**Extracted page text data:**

————————

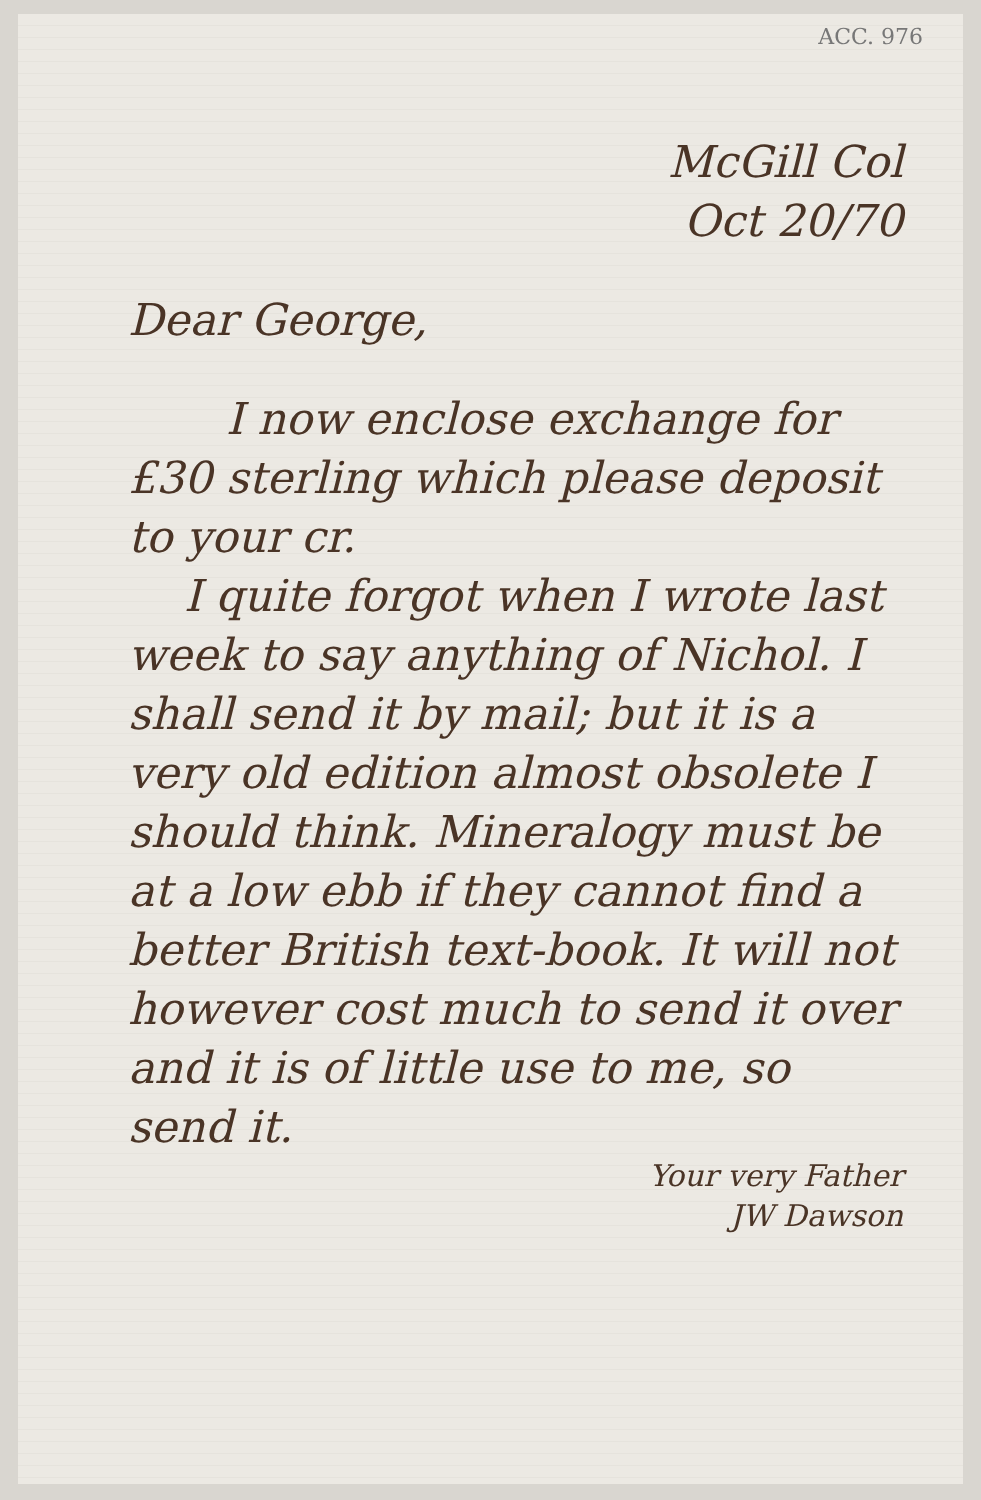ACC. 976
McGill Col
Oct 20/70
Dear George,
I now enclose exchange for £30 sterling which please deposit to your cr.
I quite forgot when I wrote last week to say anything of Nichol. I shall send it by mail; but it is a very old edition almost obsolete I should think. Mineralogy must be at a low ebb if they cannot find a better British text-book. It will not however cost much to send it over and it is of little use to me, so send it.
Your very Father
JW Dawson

————————

**TASK PROMPT:** From top to bottom, restate the records above exactly and omit every picture.

**RESPONSE TO THE TASK:**
ACC. 976
McGill Col
Oct 20/70
Dear George,
I now enclose exchange for £30 sterling which please deposit to your cr.
I quite forgot when I wrote last week to say anything of Nichol. I shall send it by mail; but it is a very old edition almost obsolete I should think. Mineralogy must be at a low ebb if they cannot find a better British text-book. It will not however cost much to send it over and it is of little use to me, so send it.
Your very Father
JW Dawson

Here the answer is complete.